→ Fragmento proporcionado:
+++

Se olvida que, durante la tragedia sanitaria, los inmigrantes presentes en el territorio europeo han compartido el mismo virus, nuestras penas, nuestros temores, nuestros anhelos. Y, sin embargo, algunos Estados han aprovechado la crisis para suspender el ejercicio de las demandas de asilo y protección internacional, bajo una execrable violación de la Convención de Ginebra sobre los refugiados; otros, salvo el caso de Portugal, han cerrado los ojos a vías posibles de regularización, desasistiendo, en particular, a los menores. En resumidas cuentas, la actitud oficial prevalente ha sido el cierre de las puertas a los inmigrantes. Ahora bien, la crisis que se forja no va a borrar una cuestión siempre presente.
La demanda migratoria se plantará en el centro del tablero europeo bajo diversas formas: por un lado, habrá probablemente un crecimiento de migraciones internas en el espacio europeo por causa de la crisis, en particular, las procedentes de los países del sur europeo y del este; los sectores que recibirán ayudas financieras para la reconstrucción necesitarán trabajadores en la agricultura, la mediana industria y los servicios de salud y de atención a las personas. Y, por otra parte, en el continente africano, los indicadores advierten una caída vertiginosa del precio de las materias primas, del turismo y de los flujos financieros, lo que impulsará la migración.

+++

→ Información proporcionada:

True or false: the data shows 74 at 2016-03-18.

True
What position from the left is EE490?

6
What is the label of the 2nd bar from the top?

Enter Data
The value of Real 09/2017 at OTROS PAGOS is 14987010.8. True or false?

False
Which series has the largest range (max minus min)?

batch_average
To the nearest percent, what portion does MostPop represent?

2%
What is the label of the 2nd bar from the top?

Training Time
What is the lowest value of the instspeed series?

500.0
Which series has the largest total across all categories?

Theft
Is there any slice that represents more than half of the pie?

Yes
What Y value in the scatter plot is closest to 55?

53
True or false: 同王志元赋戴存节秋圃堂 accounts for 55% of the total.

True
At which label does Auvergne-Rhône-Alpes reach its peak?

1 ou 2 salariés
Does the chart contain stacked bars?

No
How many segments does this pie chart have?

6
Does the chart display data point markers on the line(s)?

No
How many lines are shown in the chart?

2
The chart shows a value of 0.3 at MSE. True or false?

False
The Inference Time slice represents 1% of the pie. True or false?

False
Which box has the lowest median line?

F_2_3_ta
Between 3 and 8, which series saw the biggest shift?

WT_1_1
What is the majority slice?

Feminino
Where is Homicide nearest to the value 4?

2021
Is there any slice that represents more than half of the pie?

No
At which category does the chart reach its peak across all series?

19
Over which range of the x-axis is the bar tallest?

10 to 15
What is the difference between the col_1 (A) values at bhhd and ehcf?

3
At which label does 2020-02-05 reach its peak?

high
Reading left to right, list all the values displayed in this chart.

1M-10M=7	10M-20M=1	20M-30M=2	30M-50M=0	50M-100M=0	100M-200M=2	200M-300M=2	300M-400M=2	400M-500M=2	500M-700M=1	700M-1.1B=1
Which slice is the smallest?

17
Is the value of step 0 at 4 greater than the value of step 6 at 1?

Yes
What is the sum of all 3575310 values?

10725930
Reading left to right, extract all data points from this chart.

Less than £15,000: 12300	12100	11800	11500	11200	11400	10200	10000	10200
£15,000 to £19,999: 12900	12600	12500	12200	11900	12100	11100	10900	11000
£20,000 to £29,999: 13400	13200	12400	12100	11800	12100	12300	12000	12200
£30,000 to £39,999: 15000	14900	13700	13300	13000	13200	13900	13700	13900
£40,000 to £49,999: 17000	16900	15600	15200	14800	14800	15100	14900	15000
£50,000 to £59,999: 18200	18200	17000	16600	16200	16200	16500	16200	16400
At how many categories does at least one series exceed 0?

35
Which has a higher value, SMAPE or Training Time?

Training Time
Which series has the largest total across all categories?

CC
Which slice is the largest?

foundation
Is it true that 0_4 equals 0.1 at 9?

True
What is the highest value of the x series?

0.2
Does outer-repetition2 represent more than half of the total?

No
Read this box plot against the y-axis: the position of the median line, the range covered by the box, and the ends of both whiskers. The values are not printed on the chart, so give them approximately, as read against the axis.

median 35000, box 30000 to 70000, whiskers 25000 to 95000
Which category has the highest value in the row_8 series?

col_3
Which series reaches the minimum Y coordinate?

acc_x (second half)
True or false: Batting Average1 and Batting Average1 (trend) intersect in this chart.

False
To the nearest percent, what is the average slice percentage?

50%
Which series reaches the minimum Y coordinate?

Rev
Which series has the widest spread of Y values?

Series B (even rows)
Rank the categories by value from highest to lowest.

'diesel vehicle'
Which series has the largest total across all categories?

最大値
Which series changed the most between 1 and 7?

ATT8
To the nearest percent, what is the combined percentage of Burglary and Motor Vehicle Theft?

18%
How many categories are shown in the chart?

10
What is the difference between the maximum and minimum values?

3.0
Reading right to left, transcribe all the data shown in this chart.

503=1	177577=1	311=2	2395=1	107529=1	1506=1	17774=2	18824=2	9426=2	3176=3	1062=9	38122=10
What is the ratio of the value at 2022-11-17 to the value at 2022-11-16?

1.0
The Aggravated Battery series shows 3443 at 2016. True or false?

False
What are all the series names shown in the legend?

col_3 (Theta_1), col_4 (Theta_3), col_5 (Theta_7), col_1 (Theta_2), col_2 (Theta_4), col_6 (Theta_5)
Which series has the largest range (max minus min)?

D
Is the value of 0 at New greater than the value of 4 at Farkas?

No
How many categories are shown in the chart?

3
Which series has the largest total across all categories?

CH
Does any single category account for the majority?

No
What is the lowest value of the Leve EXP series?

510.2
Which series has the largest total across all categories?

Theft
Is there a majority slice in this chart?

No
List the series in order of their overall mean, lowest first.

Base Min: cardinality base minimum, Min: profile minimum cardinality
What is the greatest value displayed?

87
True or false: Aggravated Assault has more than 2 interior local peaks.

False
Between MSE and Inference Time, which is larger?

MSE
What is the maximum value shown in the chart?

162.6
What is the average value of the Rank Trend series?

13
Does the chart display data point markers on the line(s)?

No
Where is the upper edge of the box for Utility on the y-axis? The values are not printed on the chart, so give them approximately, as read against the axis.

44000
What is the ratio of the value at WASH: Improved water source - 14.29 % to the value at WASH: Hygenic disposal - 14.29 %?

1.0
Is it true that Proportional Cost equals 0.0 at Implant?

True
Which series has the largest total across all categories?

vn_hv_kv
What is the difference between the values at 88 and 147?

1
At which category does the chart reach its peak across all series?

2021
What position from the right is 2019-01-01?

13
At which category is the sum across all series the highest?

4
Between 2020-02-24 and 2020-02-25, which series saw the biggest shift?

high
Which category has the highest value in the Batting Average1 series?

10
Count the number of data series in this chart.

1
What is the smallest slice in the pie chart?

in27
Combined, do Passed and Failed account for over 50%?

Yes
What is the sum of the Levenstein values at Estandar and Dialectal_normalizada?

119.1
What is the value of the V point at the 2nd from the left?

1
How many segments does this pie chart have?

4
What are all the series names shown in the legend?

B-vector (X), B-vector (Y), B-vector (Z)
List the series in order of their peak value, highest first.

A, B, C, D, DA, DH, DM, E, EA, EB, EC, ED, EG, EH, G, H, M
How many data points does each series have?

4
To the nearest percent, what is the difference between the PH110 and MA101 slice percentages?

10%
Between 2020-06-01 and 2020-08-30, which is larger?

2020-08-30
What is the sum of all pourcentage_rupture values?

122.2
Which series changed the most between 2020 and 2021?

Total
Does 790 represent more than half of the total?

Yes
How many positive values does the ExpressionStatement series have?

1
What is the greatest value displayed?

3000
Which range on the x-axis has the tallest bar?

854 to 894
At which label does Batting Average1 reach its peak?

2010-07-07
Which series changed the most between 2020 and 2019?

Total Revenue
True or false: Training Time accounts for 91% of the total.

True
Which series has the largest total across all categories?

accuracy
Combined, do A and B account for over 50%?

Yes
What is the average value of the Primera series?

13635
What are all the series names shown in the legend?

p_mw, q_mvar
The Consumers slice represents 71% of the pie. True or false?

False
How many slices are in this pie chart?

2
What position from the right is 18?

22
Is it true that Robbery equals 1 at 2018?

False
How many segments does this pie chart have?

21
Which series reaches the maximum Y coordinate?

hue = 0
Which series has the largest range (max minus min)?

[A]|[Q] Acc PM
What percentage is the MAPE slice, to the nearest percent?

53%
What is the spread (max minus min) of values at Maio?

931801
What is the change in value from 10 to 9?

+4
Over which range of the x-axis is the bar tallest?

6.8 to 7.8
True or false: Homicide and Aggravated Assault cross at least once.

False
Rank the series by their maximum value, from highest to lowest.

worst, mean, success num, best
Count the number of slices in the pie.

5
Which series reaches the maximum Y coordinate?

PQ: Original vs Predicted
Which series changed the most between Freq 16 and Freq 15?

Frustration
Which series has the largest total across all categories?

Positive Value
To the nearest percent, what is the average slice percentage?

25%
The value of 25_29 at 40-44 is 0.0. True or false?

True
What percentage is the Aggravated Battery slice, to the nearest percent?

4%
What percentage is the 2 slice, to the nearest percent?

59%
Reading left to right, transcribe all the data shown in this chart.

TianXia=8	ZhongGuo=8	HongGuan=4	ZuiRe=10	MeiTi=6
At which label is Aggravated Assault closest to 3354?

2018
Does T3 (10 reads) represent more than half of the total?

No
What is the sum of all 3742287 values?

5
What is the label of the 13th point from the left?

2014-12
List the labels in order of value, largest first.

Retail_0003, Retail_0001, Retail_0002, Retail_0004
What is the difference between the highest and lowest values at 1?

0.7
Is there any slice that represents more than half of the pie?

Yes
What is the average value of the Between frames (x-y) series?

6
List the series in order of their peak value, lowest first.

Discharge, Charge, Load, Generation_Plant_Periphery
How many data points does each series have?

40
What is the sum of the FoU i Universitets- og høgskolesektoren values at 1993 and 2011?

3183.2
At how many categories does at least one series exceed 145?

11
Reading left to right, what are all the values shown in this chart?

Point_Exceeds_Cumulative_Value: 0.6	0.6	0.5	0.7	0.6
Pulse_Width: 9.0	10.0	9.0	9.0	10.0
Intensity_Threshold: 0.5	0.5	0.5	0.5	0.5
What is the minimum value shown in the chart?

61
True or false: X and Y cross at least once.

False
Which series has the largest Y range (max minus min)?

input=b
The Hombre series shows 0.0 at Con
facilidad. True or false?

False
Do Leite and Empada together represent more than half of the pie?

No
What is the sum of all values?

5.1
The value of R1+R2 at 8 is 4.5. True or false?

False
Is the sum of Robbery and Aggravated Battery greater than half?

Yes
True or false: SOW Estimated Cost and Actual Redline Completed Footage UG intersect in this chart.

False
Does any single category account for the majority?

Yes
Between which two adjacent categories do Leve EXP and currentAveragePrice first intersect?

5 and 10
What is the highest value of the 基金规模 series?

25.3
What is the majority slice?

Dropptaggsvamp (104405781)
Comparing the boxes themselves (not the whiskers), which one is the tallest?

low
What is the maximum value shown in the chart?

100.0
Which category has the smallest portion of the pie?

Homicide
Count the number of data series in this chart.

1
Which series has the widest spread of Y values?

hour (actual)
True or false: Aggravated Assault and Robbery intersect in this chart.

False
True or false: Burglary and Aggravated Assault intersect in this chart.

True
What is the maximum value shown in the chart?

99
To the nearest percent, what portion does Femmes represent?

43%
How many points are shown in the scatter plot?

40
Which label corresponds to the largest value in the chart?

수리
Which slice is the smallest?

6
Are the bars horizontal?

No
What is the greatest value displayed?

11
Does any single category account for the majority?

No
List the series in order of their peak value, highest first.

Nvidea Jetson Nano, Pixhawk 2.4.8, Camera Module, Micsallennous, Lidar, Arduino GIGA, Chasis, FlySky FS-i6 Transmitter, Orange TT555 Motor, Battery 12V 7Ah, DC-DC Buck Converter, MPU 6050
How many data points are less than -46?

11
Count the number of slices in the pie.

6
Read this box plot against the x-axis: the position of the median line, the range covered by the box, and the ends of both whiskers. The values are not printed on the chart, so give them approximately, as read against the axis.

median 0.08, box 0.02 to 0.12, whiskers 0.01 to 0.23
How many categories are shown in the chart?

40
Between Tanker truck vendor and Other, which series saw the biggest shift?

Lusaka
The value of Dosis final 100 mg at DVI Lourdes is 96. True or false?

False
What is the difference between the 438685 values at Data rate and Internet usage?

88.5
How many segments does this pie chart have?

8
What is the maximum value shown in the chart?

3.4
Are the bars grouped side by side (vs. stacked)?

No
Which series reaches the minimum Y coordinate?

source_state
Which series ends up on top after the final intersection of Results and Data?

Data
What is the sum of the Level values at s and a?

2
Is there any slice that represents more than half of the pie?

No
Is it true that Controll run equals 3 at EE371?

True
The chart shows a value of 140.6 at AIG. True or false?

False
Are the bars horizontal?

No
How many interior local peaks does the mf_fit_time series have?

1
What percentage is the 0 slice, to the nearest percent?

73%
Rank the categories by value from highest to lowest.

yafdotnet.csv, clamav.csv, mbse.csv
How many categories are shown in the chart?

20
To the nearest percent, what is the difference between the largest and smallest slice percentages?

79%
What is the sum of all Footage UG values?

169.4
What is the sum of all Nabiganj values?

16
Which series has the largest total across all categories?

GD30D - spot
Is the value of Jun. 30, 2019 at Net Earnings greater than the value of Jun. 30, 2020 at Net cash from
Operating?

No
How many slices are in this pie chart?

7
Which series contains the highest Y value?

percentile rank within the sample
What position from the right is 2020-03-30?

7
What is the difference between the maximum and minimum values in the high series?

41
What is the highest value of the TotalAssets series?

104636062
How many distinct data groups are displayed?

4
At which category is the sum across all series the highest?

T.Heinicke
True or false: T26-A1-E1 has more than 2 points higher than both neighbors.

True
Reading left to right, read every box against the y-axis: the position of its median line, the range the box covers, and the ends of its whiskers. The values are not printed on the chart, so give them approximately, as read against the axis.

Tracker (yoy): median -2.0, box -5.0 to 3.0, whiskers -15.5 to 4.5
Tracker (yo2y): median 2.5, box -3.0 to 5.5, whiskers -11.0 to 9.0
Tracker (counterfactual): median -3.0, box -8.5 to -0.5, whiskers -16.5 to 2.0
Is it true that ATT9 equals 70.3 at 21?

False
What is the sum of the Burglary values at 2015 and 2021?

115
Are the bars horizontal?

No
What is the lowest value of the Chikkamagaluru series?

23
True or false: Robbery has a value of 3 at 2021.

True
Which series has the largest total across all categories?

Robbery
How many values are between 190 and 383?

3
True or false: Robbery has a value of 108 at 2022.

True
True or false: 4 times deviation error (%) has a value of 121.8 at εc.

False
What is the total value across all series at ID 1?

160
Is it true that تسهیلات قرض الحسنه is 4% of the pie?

+++

→ Enunciado: ¿Puedes reproducir el fragmento sobre la inmigración en Europa desde "Se olvida que, durante" hasta "cuestión siempre presente.", ambos incluidos? Las filas no cumplen ningún papel aquí.

→ Resultado:
Se olvida que, durante la tragedia sanitaria, los inmigrantes presentes en el territorio europeo han compartido el mismo virus, nuestras penas, nuestros temores, nuestros anhelos. Y, sin embargo, algunos Estados han aprovechado la crisis para suspender el ejercicio de las demandas de asilo y protección internacional, bajo una execrable violación de la Convención de Ginebra sobre los refugiados; otros, salvo el caso de Portugal, han cerrado los ojos a vías posibles de regularización, desasistiendo, en particular, a los menores. En resumidas cuentas, la actitud oficial prevalente ha sido el cierre de las puertas a los inmigrantes. Ahora bien, la crisis que se forja no va a borrar una cuestión siempre presente.